Multiple award IDIQ contracts account for the fastest-growing share of the federal market for professional services, according to a new study by the Center for Strategic and International Studies.

The researchers said winning a place on governmentwide acquisition contracts and agencywide contracts such as DHS EAGLE and the Navy’s Seaport-e is a must for services contractors: “A company that fails to win a position in one of these broad overarching vehicles has increasingly limited opportunities to enter the market, except through mergers and acquisitions.”

While orders on GSA schedules have been flat over the past two years and the number of new individual contracts awarded has declined, spending on multiple award contracts has grown at an annual rate of 163% since 1995, the study found.

The trend presents new challenges to contractors. “The phenomenon of proliferating agency-, enterprise-, and government-wide contracting vehicles is actually raising transaction costs for industry as well as government,” CSIS said. “Furthermore, the competitive implications of the growth in GWAC and IDIQ contract types is that industry participants must now compete twice – once to qualify for the overarching contracting vehicle and again for each major task under these IDIQs.”
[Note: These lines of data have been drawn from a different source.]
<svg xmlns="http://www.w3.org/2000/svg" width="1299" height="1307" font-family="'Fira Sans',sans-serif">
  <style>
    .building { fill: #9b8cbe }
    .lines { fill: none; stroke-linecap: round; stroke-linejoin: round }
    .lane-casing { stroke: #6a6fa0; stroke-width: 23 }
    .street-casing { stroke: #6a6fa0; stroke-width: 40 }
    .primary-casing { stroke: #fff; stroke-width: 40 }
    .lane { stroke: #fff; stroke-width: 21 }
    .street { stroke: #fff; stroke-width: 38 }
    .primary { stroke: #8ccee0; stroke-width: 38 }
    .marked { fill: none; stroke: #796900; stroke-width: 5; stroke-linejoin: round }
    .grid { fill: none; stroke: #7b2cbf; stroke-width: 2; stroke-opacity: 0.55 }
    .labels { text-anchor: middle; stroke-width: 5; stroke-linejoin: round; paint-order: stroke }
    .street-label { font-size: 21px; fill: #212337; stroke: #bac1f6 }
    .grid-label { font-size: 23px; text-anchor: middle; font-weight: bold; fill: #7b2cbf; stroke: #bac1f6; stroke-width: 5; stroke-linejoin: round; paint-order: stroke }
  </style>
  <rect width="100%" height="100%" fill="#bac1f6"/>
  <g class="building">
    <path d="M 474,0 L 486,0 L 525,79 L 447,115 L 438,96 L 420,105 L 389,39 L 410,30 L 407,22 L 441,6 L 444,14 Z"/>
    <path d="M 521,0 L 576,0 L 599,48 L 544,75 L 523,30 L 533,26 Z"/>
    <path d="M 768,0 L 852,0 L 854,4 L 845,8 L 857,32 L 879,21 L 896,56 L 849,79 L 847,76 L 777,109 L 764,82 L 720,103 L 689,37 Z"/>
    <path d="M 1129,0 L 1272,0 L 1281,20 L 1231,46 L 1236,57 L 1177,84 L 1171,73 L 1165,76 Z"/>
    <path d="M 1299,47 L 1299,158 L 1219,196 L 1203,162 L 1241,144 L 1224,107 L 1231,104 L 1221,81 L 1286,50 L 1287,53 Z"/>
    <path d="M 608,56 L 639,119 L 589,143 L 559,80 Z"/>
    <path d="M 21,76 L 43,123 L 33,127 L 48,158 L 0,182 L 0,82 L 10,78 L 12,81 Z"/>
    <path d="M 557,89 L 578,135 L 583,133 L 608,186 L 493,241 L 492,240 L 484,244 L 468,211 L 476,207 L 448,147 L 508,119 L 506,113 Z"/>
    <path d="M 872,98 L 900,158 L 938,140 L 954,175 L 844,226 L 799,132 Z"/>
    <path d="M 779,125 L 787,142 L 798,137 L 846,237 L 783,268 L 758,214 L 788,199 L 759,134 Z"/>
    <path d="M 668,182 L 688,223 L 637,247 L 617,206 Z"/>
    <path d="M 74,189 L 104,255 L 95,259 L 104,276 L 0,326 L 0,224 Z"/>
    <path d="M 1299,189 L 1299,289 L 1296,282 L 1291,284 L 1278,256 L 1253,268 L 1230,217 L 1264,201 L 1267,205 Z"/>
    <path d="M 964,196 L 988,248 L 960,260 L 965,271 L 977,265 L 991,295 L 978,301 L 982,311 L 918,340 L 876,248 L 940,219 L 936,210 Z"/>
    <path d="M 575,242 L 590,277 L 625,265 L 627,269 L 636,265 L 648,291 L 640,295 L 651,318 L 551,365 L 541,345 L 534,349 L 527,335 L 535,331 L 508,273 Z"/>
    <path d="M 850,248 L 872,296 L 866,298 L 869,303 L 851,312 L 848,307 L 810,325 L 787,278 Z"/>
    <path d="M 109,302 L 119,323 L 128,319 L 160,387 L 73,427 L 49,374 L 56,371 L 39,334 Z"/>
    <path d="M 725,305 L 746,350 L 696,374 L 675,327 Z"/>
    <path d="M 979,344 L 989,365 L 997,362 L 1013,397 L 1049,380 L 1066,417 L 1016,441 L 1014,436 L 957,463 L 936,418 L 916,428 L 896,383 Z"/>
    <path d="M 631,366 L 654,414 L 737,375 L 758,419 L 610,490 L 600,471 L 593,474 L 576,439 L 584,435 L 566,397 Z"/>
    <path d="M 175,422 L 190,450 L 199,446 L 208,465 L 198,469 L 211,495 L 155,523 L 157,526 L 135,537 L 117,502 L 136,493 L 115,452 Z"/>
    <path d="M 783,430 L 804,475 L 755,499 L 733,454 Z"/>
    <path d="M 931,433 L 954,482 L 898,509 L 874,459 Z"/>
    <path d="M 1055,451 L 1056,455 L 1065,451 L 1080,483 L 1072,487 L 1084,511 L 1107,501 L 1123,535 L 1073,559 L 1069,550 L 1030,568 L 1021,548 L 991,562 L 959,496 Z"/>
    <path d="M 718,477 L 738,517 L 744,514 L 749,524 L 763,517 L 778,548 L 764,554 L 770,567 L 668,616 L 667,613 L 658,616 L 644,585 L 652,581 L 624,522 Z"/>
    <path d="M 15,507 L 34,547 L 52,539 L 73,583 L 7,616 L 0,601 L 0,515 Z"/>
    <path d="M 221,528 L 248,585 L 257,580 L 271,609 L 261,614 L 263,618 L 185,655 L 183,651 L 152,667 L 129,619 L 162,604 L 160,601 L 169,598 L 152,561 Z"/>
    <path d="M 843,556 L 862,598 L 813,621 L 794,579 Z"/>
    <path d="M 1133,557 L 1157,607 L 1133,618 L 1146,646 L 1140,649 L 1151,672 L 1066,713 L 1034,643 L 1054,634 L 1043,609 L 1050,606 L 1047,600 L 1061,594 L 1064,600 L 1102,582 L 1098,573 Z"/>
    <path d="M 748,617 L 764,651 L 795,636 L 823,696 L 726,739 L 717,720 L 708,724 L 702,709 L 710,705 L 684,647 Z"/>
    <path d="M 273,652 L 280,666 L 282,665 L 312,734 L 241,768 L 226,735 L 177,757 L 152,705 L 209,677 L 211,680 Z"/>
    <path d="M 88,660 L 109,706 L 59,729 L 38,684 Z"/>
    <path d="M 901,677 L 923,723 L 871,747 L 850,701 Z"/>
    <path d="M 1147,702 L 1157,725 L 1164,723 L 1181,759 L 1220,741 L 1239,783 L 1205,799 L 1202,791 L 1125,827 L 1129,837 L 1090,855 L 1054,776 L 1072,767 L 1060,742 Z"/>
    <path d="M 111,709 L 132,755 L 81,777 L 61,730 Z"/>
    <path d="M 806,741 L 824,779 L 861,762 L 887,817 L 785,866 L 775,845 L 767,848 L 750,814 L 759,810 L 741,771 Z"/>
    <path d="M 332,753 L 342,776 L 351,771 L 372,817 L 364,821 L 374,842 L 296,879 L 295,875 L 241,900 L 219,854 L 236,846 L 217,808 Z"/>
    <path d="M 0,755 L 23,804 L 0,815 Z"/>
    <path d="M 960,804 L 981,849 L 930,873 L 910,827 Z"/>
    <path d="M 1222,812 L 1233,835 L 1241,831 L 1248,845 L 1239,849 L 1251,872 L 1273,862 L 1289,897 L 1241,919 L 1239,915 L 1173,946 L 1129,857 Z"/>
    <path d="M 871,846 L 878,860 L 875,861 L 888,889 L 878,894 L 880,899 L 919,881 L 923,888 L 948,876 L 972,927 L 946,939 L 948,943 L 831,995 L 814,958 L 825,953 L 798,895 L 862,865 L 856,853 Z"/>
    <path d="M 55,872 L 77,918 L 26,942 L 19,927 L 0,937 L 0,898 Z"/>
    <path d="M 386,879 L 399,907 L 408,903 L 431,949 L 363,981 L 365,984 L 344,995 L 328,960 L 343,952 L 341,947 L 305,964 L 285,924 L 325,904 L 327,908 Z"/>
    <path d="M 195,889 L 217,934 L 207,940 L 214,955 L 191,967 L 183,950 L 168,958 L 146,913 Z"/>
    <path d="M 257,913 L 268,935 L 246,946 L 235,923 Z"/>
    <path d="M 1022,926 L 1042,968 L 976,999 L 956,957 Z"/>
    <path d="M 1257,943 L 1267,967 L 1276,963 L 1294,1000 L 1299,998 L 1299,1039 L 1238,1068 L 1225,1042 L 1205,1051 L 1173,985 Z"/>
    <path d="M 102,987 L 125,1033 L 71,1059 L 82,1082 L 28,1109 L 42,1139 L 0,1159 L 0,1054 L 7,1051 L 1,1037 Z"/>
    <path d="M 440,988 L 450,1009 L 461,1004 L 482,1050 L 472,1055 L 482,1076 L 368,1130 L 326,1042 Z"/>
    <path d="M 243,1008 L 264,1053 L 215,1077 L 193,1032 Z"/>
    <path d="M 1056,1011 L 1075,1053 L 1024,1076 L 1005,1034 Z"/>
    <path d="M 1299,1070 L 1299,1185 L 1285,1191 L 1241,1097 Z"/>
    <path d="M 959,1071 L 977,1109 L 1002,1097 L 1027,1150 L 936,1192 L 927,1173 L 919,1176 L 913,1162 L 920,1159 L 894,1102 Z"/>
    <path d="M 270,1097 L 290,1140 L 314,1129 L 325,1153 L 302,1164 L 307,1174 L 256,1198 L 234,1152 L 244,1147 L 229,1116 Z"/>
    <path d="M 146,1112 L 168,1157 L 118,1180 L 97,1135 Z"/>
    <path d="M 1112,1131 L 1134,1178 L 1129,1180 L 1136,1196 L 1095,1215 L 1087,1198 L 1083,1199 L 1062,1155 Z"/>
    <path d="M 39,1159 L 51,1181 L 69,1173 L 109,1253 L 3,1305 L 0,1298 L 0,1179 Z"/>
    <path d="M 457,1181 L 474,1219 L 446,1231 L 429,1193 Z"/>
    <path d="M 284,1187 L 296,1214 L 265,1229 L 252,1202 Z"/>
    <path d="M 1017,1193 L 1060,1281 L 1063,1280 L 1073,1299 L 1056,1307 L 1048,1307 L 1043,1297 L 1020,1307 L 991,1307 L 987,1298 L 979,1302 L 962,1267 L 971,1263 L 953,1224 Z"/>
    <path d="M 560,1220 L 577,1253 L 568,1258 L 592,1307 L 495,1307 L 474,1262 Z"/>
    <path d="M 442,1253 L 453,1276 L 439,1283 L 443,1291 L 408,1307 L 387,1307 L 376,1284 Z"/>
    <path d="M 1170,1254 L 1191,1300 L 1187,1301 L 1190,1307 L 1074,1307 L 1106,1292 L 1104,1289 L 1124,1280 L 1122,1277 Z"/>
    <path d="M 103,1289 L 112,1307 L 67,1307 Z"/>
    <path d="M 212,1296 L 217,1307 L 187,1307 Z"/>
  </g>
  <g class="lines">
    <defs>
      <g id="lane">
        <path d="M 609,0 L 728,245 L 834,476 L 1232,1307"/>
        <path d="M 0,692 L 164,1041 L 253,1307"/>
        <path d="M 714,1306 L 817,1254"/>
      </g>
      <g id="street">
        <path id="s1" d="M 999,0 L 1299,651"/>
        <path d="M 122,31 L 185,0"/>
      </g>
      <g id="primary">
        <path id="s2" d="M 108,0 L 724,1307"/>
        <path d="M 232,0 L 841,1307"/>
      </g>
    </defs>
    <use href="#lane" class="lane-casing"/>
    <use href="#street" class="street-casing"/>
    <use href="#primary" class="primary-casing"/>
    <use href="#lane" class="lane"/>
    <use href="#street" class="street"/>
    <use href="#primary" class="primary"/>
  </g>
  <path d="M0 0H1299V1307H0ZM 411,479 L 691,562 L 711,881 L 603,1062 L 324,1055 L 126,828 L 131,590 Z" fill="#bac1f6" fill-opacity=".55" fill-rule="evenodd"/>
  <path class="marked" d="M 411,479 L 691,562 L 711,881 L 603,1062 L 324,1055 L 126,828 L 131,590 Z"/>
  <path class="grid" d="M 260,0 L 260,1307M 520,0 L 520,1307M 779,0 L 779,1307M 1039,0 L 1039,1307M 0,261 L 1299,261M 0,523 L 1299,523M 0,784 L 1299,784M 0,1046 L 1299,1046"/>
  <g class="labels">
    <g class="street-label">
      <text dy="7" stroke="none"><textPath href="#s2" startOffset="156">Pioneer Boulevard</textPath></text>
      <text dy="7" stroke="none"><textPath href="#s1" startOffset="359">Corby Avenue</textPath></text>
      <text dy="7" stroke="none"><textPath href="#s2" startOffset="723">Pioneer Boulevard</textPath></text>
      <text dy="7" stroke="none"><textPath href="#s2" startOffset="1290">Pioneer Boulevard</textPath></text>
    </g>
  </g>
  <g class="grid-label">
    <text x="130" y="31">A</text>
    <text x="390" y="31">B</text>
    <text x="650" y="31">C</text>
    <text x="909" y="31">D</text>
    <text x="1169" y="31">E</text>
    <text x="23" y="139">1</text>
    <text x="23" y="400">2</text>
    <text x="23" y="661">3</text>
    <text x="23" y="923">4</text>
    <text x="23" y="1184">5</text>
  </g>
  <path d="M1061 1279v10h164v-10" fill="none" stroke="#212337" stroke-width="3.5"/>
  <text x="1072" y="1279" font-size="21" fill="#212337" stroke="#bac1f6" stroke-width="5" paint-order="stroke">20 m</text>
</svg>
Companies competing on task-order contracts “have to run pretty hard just to stay in place,” said the lead researcher, Pierre Chao.

In addition to eighteen governmentwide acquisition contracts, there are about 240 multiagency and agency-wide multiple award contracts. While the Office of Federal Procurement Policy must approve GWACs, the other contracts are unregulated.

“No interagency or intraagency review is undertaken when they are created, which often results in a duplication of efforts,” CSIS said. “For example, various departments and agencies have issued enterprise-wide contracts to procure IT services (rather than leveraging government-wide vehicles) despite the fact that most of these services are almost identical across all of government.”

The Office of Federal Procurement Policy is currently surveying those contracts and may issue new guidelines for managing them.

CSIS said the number of professional services contractors competing for federal work has more than doubled in the past five years, to 96,000 companies. The vast majority, 70,000, are small firms.

More than half of the small businesses won no contract larger than $25,000 in 2005. Chao said, “The question becomes, Are they staying [in the federal market]?”

The small business share of the professional services market has remained stable since 1995; in 2005 small companies received 21% of service contract dollars.

Mid-sized firms – with revenues above small business size standards but below $1 billion – are being squeezed, especially in IT. Their market share fell to 33%, from 44% in 1995. Chao said the difficulties of those companies have spurred a sharp increase in mergers and acquisitions.